What the task asks: Print every entry, word for word, and skip the images.

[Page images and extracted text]
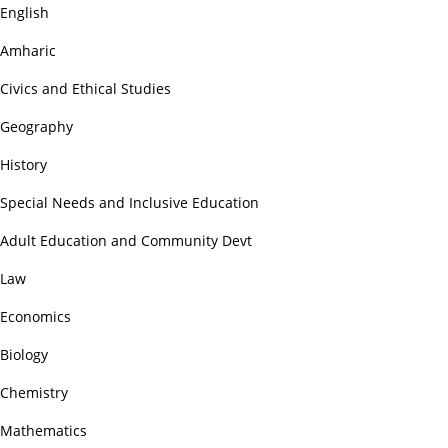
English
Amharic
Civics and Ethical Studies
Geography
History
Special Needs and Inclusive Education
Adult Education and Community Devt
Law
Economics
Biology
Chemistry
Mathematics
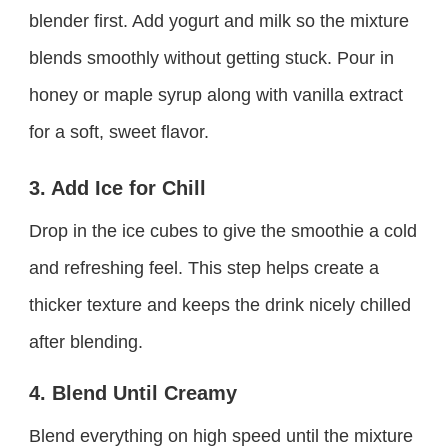
blender first. Add yogurt and milk so the mixture
blends smoothly without getting stuck. Pour in
honey or maple syrup along with vanilla extract
for a soft, sweet flavor.
3. Add Ice for Chill
Drop in the ice cubes to give the smoothie a cold
and refreshing feel. This step helps create a
thicker texture and keeps the drink nicely chilled
after blending.
4. Blend Until Creamy
Blend everything on high speed until the mixture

Response area:
English
Amharic
Civics and Ethical Studies
Geography
History
Special Needs and Inclusive Education
Adult Education and Community Devt
Law
Economics
Biology
Chemistry
Mathematics
blender first. Add yogurt and milk so the mixture
blends smoothly without getting stuck. Pour in
honey or maple syrup along with vanilla extract
for a soft, sweet flavor.
3. Add Ice for Chill
Drop in the ice cubes to give the smoothie a cold
and refreshing feel. This step helps create a
thicker texture and keeps the drink nicely chilled
after blending.
4. Blend Until Creamy
Blend everything on high speed until the mixture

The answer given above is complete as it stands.